**Things to do**
1. Please list every number in the blog post on checking egg fertility, counting both numerals and cardinal number words.
2. Pick up the blog post on checking egg fertility right after its final sentence and write the next few sentences in the same voice.

(Excerpt to read begins)

Wednesday, February 26, 2014

How We Monitor Fertility in Our Hatching Eggs

Before I sell any hatching eggs, I have to insure that fertility is high. Shipping hatching eggs is already a risky business and I want my customers to have happy experiences. If fertility isn't close to 100%, I won't sell hatching eggs.

So how do I know if an egg is fertile? There are two easy ways to check.

The first and most obvious way is to stick the eggs in an incubator. After seven to ten days, you can tell if a baby chicken or duck is developing inside the egg by candling it. Candling simply means shining a light into the egg, and it enables me to see if there are veins in the egg. Veins = a growing embryo and a fertile egg. Here's a link to a page that shows what I'm looking for.    

I tend to use a quicker method to monitor fertility at the beginning of the season and as a spot check throughout the year. Here's how I do it:

First, I break open the egg/s I want to check. It helps to check fertility at breakfast time so I have something to do with all those eggs I break open!

A very fresh Ancona duck egg. Look how firm the white is!

(Excerpt to read ends)
(Extracted material begins)

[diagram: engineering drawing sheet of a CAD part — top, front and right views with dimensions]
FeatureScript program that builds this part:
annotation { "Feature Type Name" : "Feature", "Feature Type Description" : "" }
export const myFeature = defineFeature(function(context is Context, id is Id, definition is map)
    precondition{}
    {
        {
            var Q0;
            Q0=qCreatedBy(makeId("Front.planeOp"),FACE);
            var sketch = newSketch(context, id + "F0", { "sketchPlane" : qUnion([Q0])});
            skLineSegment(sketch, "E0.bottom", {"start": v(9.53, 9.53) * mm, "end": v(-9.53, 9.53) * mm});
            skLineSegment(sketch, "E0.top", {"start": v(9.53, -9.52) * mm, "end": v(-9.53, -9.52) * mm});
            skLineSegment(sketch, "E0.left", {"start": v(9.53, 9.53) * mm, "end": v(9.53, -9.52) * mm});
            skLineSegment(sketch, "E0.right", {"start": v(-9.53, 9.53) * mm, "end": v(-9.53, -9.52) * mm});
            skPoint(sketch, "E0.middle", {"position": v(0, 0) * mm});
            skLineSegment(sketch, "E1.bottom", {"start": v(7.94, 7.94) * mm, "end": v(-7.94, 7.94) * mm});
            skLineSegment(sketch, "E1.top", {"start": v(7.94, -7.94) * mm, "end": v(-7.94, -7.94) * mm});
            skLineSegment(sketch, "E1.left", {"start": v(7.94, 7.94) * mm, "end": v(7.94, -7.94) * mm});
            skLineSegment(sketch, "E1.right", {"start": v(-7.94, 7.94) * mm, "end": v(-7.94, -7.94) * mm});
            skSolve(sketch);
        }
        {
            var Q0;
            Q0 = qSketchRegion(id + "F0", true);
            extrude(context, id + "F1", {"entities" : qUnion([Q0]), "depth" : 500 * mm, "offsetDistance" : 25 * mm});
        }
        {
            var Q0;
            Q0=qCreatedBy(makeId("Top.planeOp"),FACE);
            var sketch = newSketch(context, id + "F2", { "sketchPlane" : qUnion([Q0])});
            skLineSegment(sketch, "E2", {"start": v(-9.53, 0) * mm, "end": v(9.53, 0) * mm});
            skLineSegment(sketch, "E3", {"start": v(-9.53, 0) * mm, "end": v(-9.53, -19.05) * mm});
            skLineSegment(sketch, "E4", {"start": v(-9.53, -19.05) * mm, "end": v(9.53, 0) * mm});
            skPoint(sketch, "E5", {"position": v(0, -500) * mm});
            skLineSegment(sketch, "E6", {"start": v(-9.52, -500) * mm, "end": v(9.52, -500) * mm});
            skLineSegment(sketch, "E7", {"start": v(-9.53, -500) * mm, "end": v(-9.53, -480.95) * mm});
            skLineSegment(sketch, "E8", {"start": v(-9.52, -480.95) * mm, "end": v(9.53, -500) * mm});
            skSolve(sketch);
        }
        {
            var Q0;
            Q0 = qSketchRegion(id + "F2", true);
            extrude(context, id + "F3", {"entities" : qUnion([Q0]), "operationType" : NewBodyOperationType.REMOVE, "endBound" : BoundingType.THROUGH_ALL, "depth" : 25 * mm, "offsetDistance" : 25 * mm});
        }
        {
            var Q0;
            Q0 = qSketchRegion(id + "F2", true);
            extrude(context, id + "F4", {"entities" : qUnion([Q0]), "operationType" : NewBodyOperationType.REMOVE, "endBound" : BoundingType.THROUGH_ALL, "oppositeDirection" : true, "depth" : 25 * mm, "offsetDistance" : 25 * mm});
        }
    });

(Extracted material ends)

**Outputs in order**
1. 26, 2014, 100, two, seven, ten

2.
Take a look at the yolk in the above photo. Do you see white dot in the middle of the yolk? Notice that it is surrounded by another circle of white like a sort of halo.



A closer view

Here's a closeup of the same yolk. It looks like a bullseye, doesn't it? When I see the bullseye, I know my drakes are doing their jobs - this is a fertile egg. The white spot is technically called a blastoderm and it would develop into a duckling if I had incubated it.  

 Infertile eggs do not have a bullseye. You can barely see the blastoderm at all; it just looks like a tiny white speck on the yolk. 

At the beginning of the hatching egg season, I break open and examine all the eggs my ducks lay. I only sell hatching eggs when fertility is fabulous and the ducks have started laying like gangbusters. I will never be the first person to sell hatching eggs each season, but I promise you that anyone who buys hatching eggs from Gust Front Farm will never have reason to complain about fertility!